» WHAT TO DO
A) Summarize the Form 5695 article in two sentences.
B) List every topic that the opening description of the Form 5695 article names after the word "with."

== EXTRACT PROVIDED ==

IRS Forms

Form 5695 – Energy Credits, Caps, Eligibility & Filing

Claim 2025 Form 5695 energy credits, with 30% rates, per‑item caps, eligible labor rules, 2025 manufacturer codes, rebate adjustments, and carryforward tips.

Accountably Editorial Team 12 min read Nov 20, 2025 Updated Nov 20, 2025
A homeowner I worked with last year had a shiny new heat pump, fresh windows, and a 10 kWh battery. She was excited, then nervous, because everyone had a different answer about credits. We sat down, pulled invoices, crossed out what didn’t qualify, and filled Form 5695 line by line. That calm you feel when the math finally clicks, that is what this guide is here to give you.

You will use Form 5695 to calculate two credits, then move the allowed amount to Form 1040. Keep your paperwork. You do not send it unless the IRS asks.

Key Takeaways

  • Form 5695 handles two credits, Part I for the Residential Clean Energy Credit and Part II for the Energy Efficient Home Improvement Credit.

===
== DATASET RECORDS ==

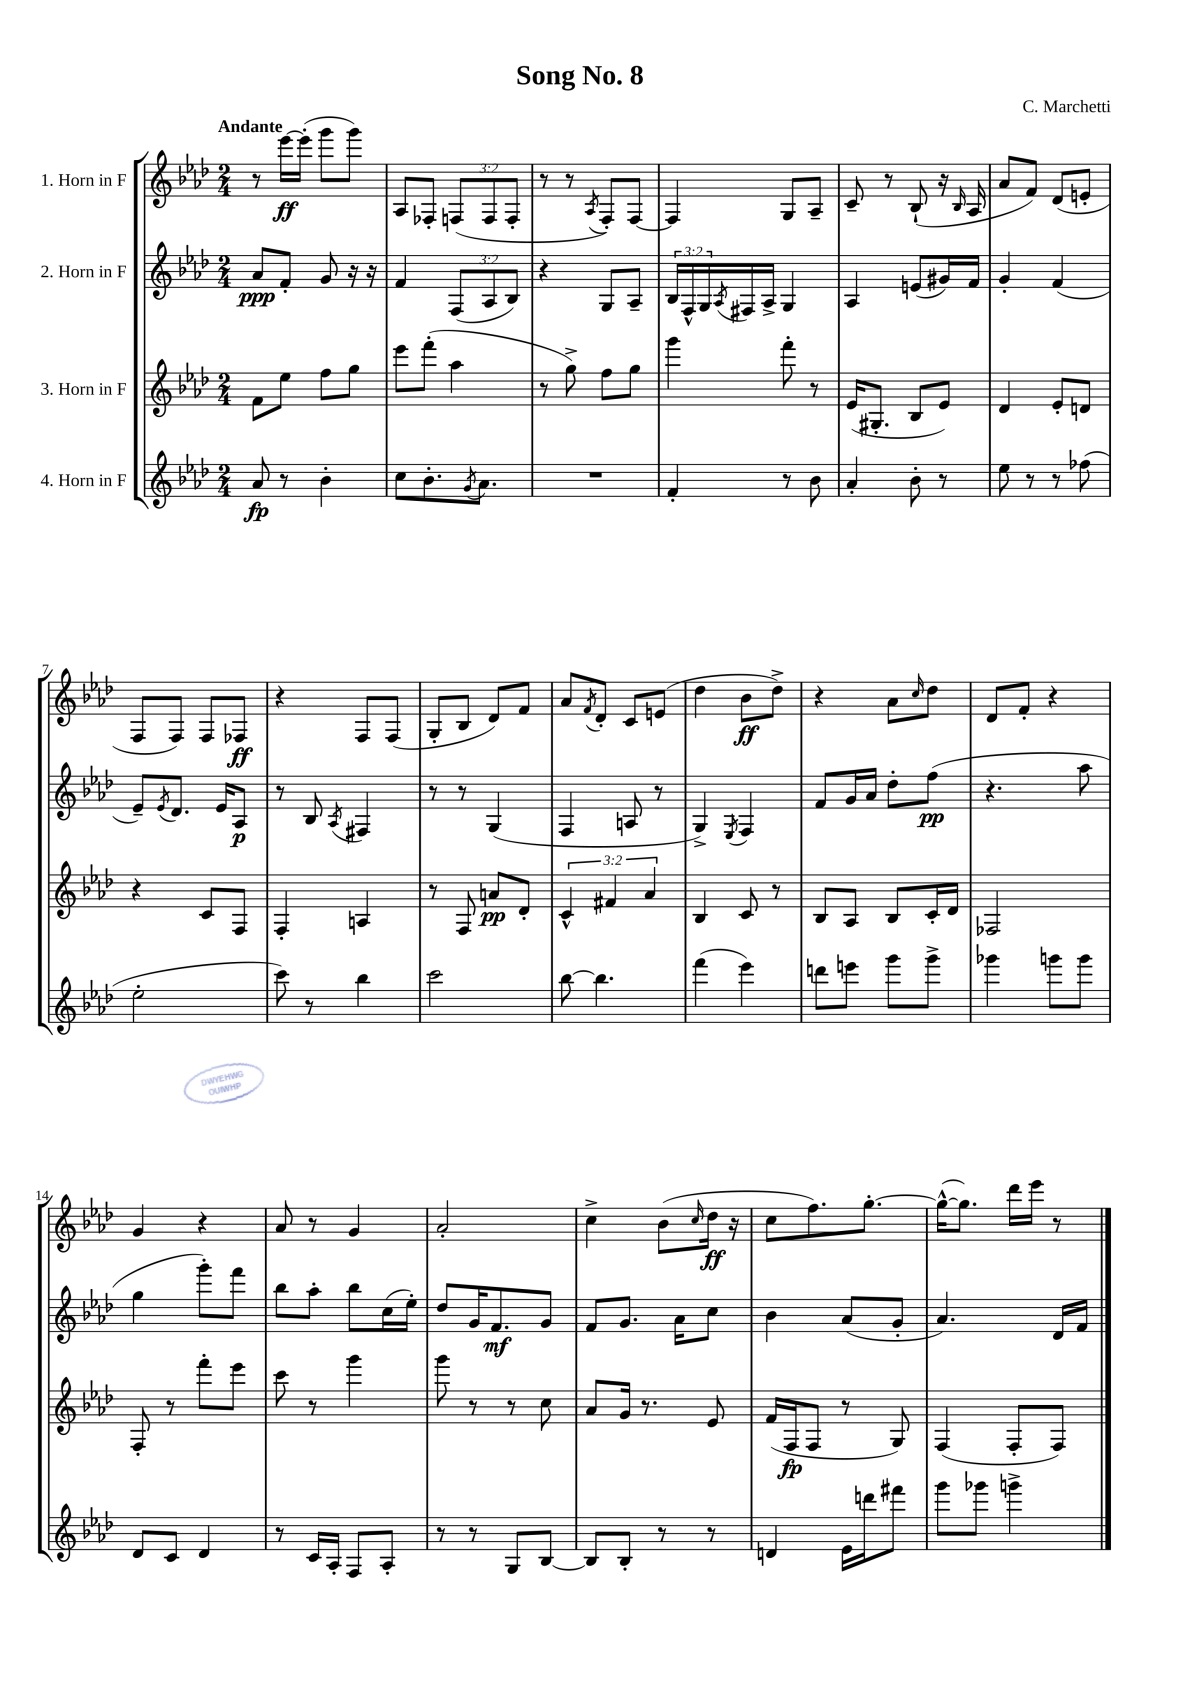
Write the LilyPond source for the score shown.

\header { title = "Song No. 8" composer = "C. Marchetti" }
<<
\new StaffGroup <<
\new Staff = "s0" \with { instrumentName = "1. Horn in F" } {
    \clef treble \key aes \major \numericTimeSignature \time 2/4 \override Staff.TupletNumber.text = #tuplet-number::calc-fraction-text \tempo "Andante"
    r8 ees'''16~\ff ees'''16-.( g'''8 g'''8) |
    aes8 fes8-. \tuplet 3/2 { f8( f8 f8-. } |
    r8 r8 \acciaccatura { aes8 } f8-.) f8~ |
    f4 g8 aes8-- |
    c'8-- r8 bes8-!( r16 \grace { bes16 } aes16 |
    aes'8 f'8) des'8( e'8-. |
    f8 f8) f8 fes8\ff |
    r4 f8 f8( |
    g8-. bes8 des'8) f'8 |
    aes'8 \acciaccatura { f'8 } des'8-. c'8 e'8( |
    des''4 bes'8\ff des''8->) |
    r4 aes'8 \grace { c''16 } des''8 |
    des'8 f'8-. r4 |
    g'4 r4 |
    aes'8 r8 g'4 |
    aes'2-. |
    c''4-> bes'8( \grace { c''16 } des''16\ff r16 |
    c''8 f''8.) g''8.~-. |
    g''16~-^( g''8.) des'''16 ees'''16 r8 \bar "|." |
}
\new Staff = "s1" \with { instrumentName = "2. Horn in F" } {
    \clef treble \key aes \major \numericTimeSignature \time 2/4 \override Staff.TupletNumber.text = #tuplet-number::calc-fraction-text
    aes'8\ppp f'8-. g'8 r16 r16 |
    f'4 \tuplet 3/2 { f8( aes8 bes8) } |
    r4 g8 aes8-- |
    \tuplet 3/2 { bes16 f16-^ g16 } \acciaccatura { aes8 } fis16 aes16-> g4 |
    aes4 e'8( gis'16) f'16 |
    g'4-. f'4( |
    ees'8--) \acciaccatura { ees'8 } des'8. ees'16 aes8\p |
    r8 bes8 \acciaccatura { aes8 } fis4 |
    r8 r8 g4( |
    f4 a8 r8 |
    g4->) \acciaccatura { ees8 } f4 |
    f'8 g'16 aes'16 des''8-. f''8\pp( |
    r4. aes''8 |
    g''4 g'''8-.) f'''8 |
    bes''8 aes''8-. bes''8 c''16( ees''16-.) |
    des''8 g'16 f'8.\mf g'8 |
    f'8 g'8. aes'16 c''8 |
    bes'4 aes'8( g'8-. |
    aes'4.) des'16 f'16 \bar "|." |
}
\new Staff = "s2" \with { instrumentName = "3. Horn in F" } {
    \clef treble \key aes \major \numericTimeSignature \time 2/4 \override Staff.TupletNumber.text = #tuplet-number::calc-fraction-text
    f'8 ees''8 f''8 g''8 |
    ees'''8 f'''8-.( aes''4 |
    r8 g''8->) f''8 g''8 |
    g'''4 f'''8-. r8 |
    ees'16( gis8.-. bes8 ees'8) |
    des'4 ees'8-. d'8 |
    r4 c'8 f8 |
    f4-. a4 |
    r8 f8 a'8\pp des'8-. |
    \tuplet 3/2 { c'4-^ fis'4 aes'4 } |
    bes4 c'8 r8 |
    bes8 aes8 bes8 c'16-. des'16 |
    fes2 |
    f8-. r8 f'''8-. ees'''8 |
    c'''8 r8 g'''4 |
    g'''8 r8 r8 c''8 |
    aes'8 g'16 r8. ees'8 |
    f'16( f16\fp f8 r8 g8) |
    f4( f8-. f8) \bar "|." |
}
\new Staff = "s3" \with { instrumentName = "4. Horn in F" } {
    \clef treble \key aes \major \numericTimeSignature \time 2/4
    aes'8\fp r8 bes'4-. |
    c''8 bes'8.-. \acciaccatura { g'8 } aes'8. |
    R2 |
    f'4-. r8 bes'8 |
    aes'4-. bes'8-. r8 |
    ees''8 r8 r8 fes''8( |
    ees''2-. |
    c'''8) r8 bes''4 |
    c'''2 |
    bes''8~ bes''4. |
    f'''4( ees'''4) |
    d'''8 e'''8 g'''8 g'''8-> |
    ges'''4 g'''8 g'''8 |
    des'8 c'8 des'4 |
    r8 c'16 aes16-. f8 aes8-. |
    r8 r8 g8 bes8~ |
    bes8 bes8-. r8 r8 |
    d'4 ees'16 d'''16 fis'''8 |
    g'''8 ges'''8 g'''4-> \bar "|." |
}
>>
>>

===

» EXERCISE RESPONSES
A) Form 5695 is used to calculate two credits: the Residential Clean Energy Credit in Part I and the Energy Efficient Home Improvement Credit in Part II. The allowed amount is moved to Form 1040, and the supporting paperwork should be kept but sent only if the IRS asks for it.

B)
- 30% rates
- Per-item caps
- Eligible labor rules
- 2025 manufacturer codes
- Rebate adjustments
- Carryforward tips